PROBLEM |
Repeat all the data exactly, and where a record holds a picture, leave that picture out.

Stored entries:
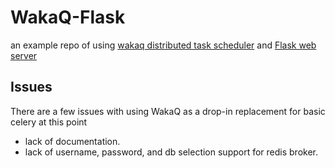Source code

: # WakaQ-Flask
an example repo of using [wakaq distributed task scheduler](https://github.com/wakatime/wakaq) and [Flask web server](https://github.com/pallets/flask)

## Issues
There are a few issues with using WakaQ as a drop-in replacement for basic celery at this point 
- lack of documentation.
- lack of username, password, and db selection support for redis broker.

WRITTEN SOLUTION |
Source code

: # WakaQ-Flask
an example repo of using [wakaq distributed task scheduler](https://github.com/wakatime/wakaq) and [Flask web server](https://github.com/pallets/flask)

## Issues
There are a few issues with using WakaQ as a drop-in replacement for basic celery at this point 
- lack of documentation.
- lack of username, password, and db selection support for redis broker.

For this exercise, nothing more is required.